● Given records

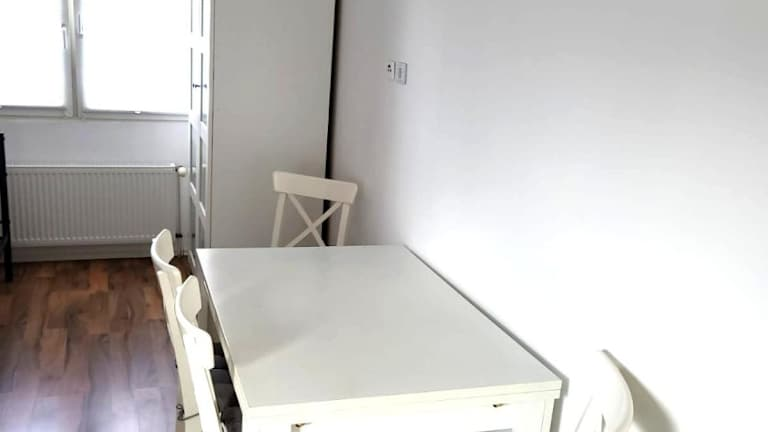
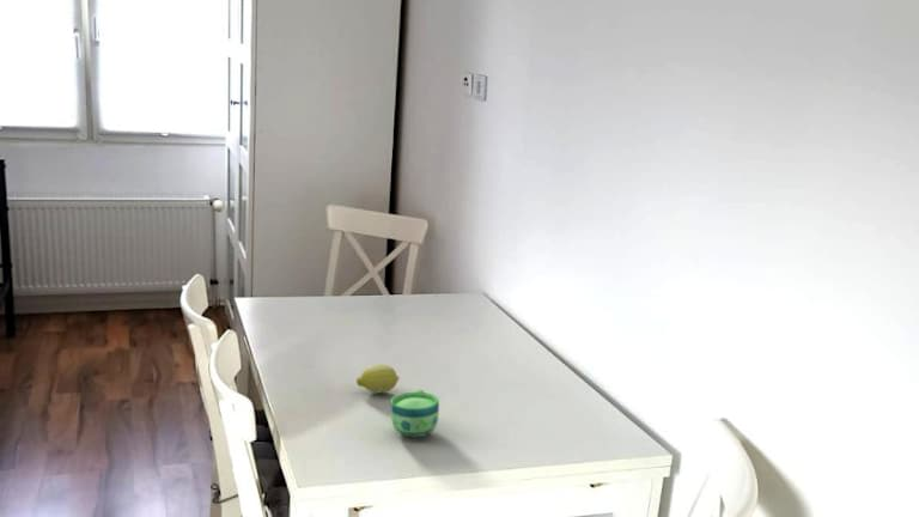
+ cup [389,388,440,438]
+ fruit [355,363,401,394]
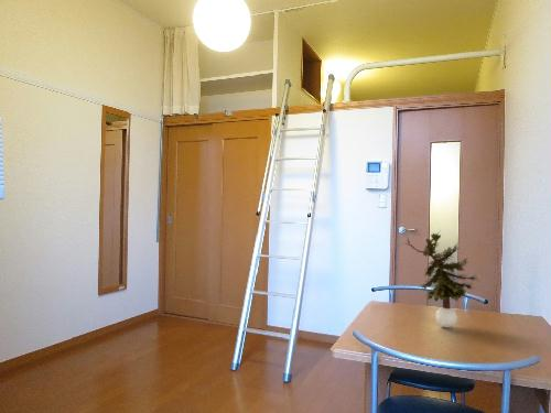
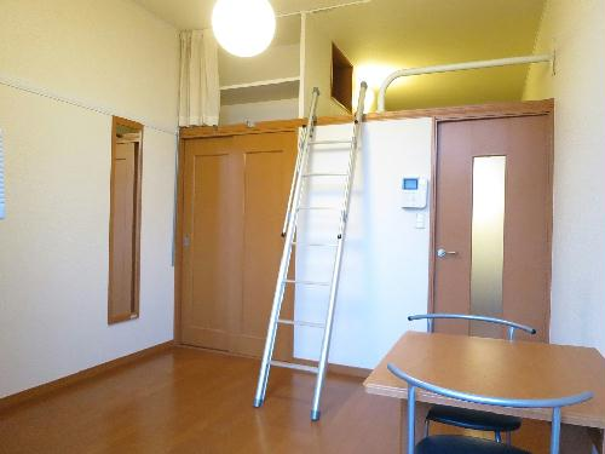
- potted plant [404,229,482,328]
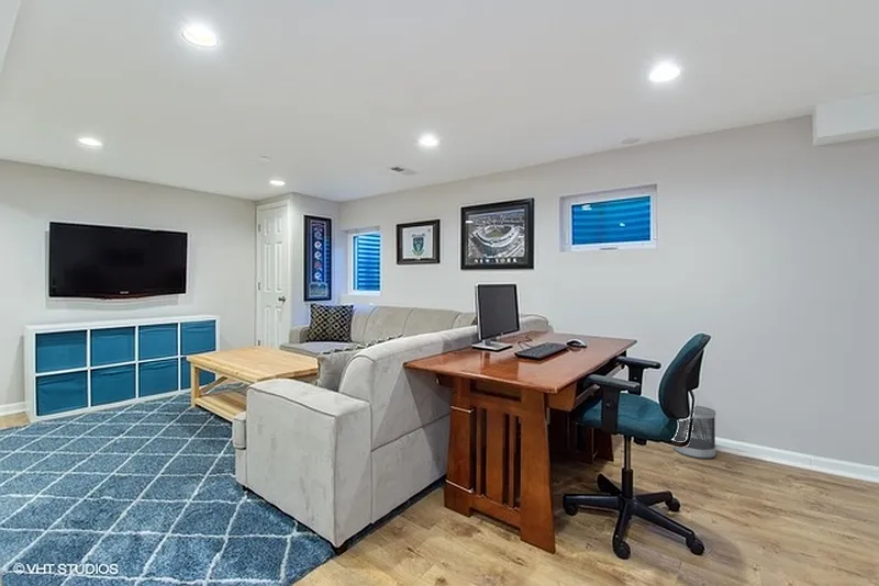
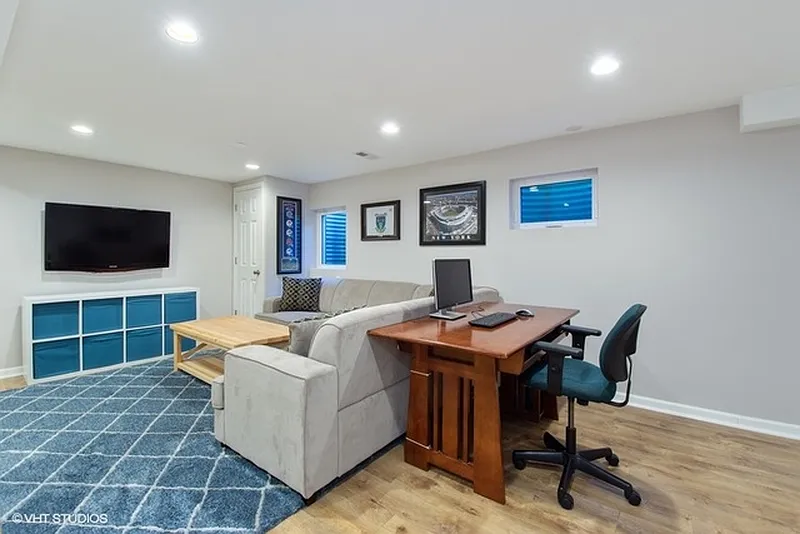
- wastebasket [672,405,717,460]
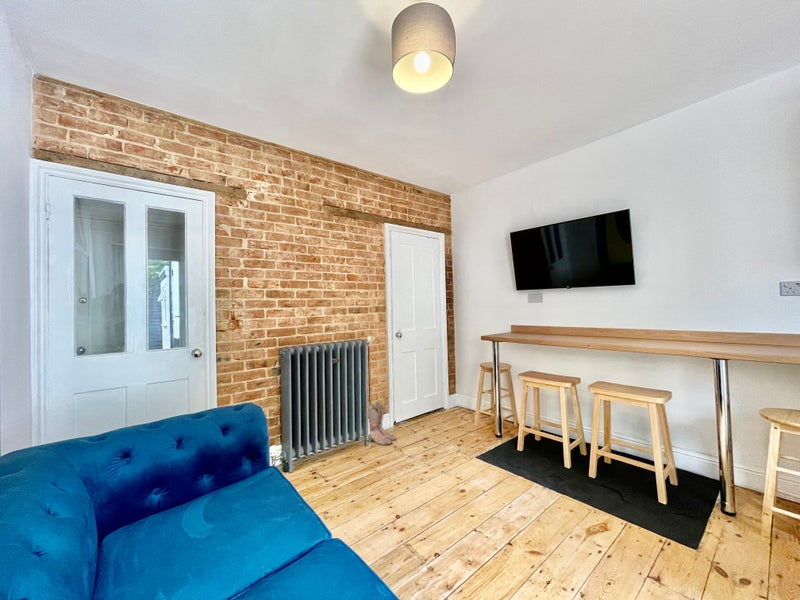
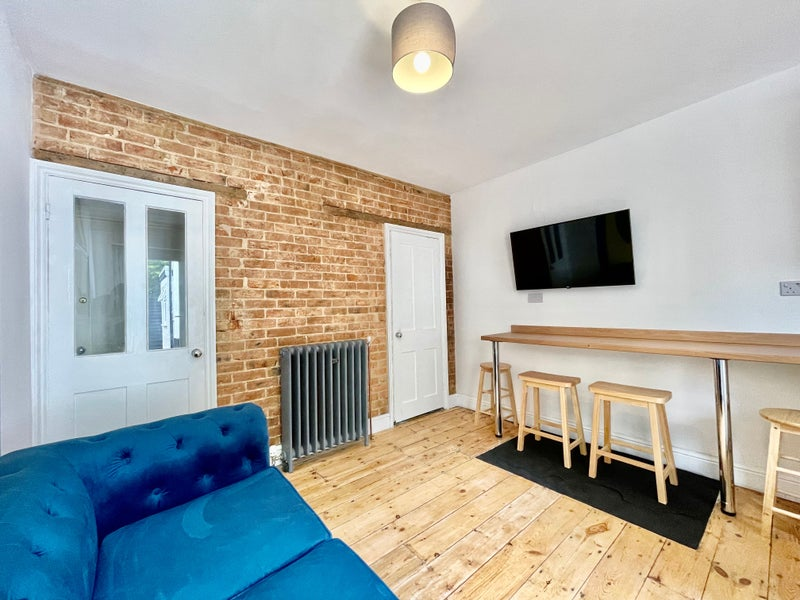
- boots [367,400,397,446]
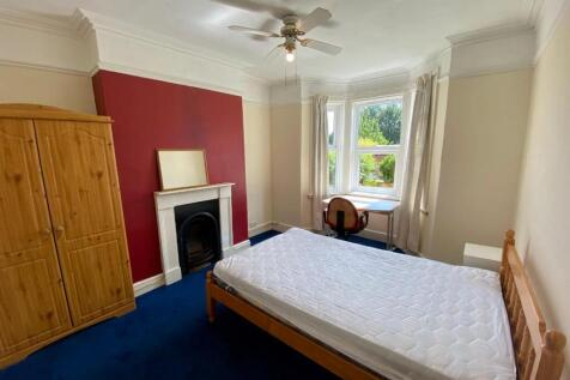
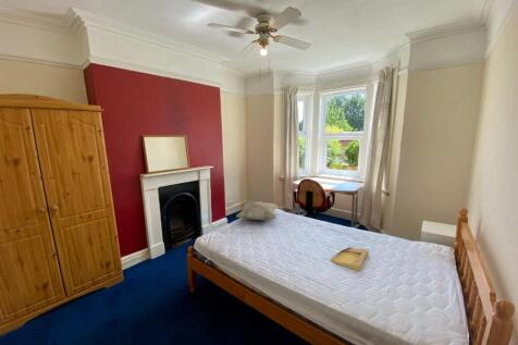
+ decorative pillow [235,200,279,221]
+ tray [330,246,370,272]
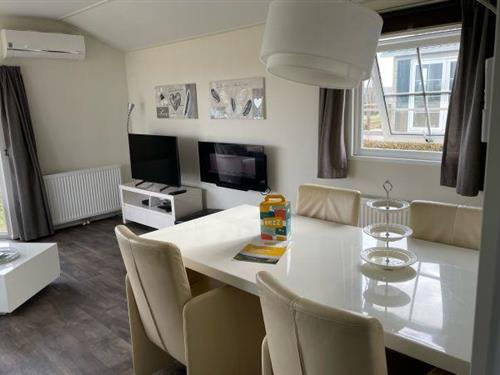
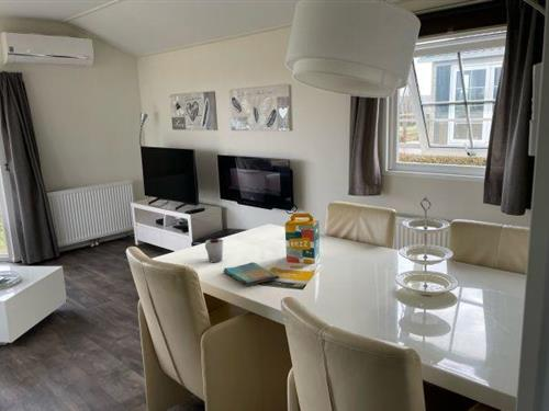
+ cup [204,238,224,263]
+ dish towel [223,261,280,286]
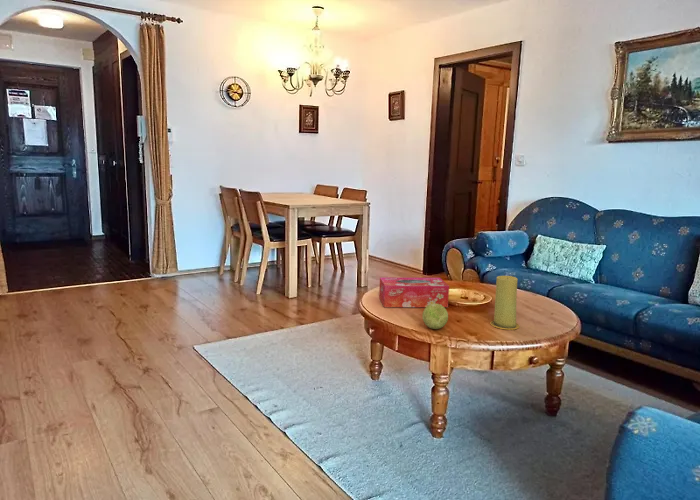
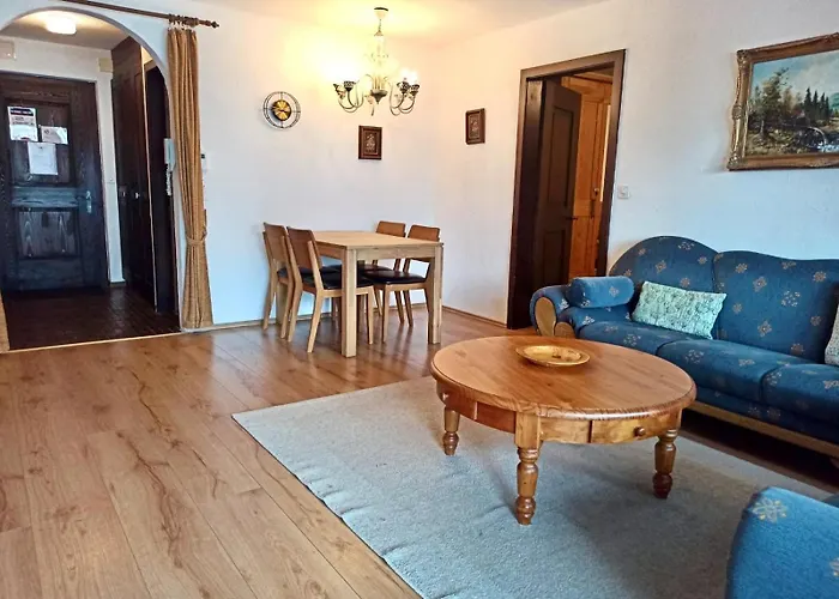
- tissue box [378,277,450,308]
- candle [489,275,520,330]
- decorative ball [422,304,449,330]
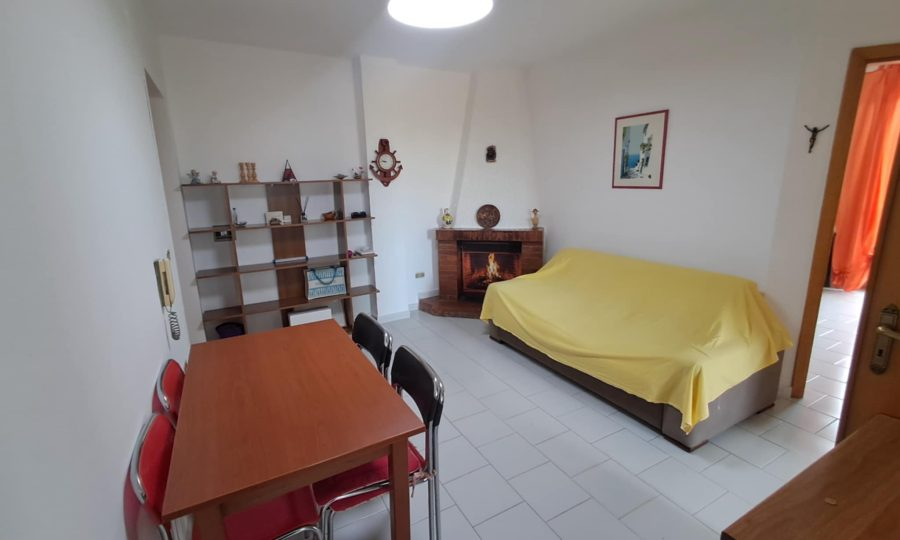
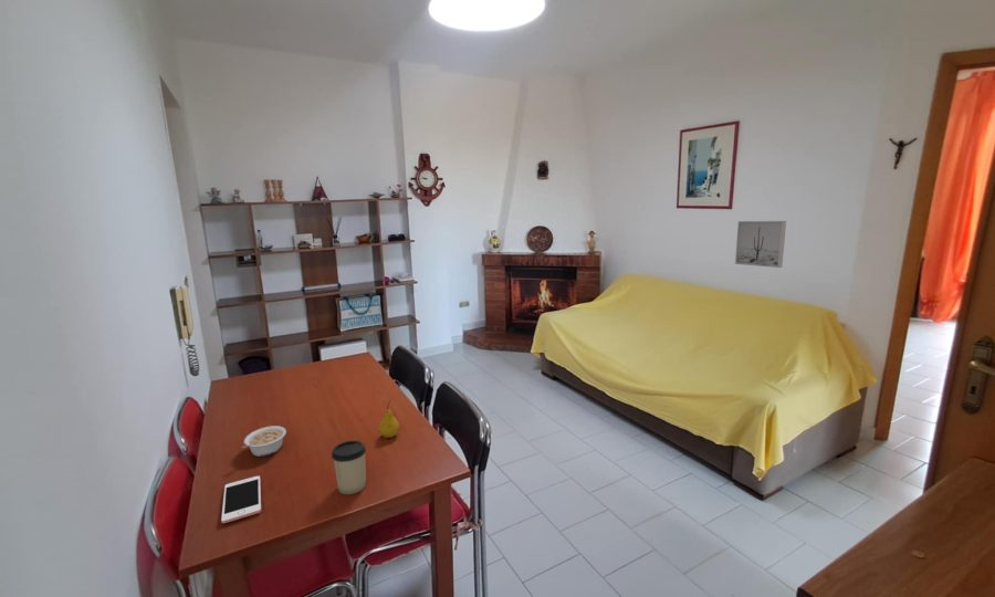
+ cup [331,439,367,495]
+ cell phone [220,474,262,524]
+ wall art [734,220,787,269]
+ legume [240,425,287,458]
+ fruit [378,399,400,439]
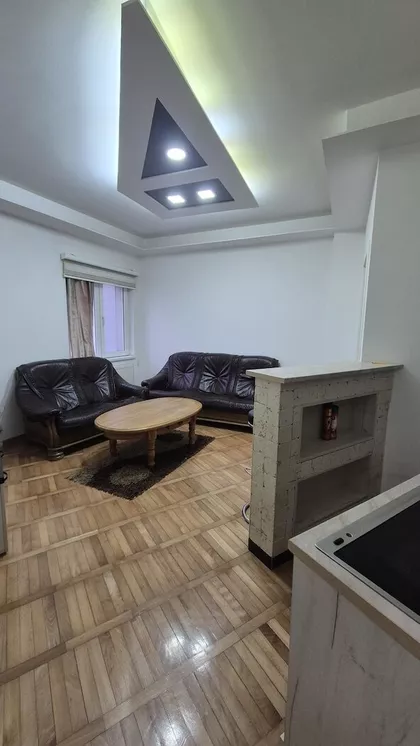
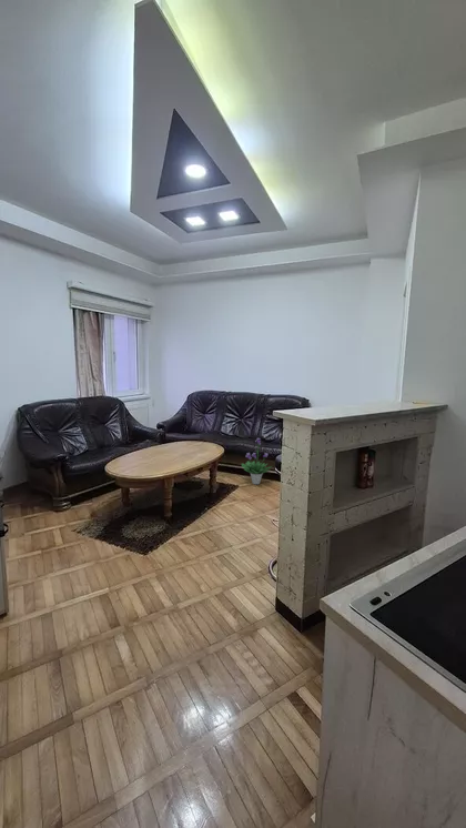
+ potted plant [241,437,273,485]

● Work item
Starting at the line that contains "- decorative ball [422,304,449,330]", please write out every line to the end of the entries, inclusive, copied exactly and with pictures omitted.

● Expected answer
- decorative ball [422,304,449,330]
+ cup [331,439,367,495]
+ cell phone [220,474,262,524]
+ wall art [734,220,787,269]
+ legume [240,425,287,458]
+ fruit [378,399,400,439]
+ potted plant [241,437,273,485]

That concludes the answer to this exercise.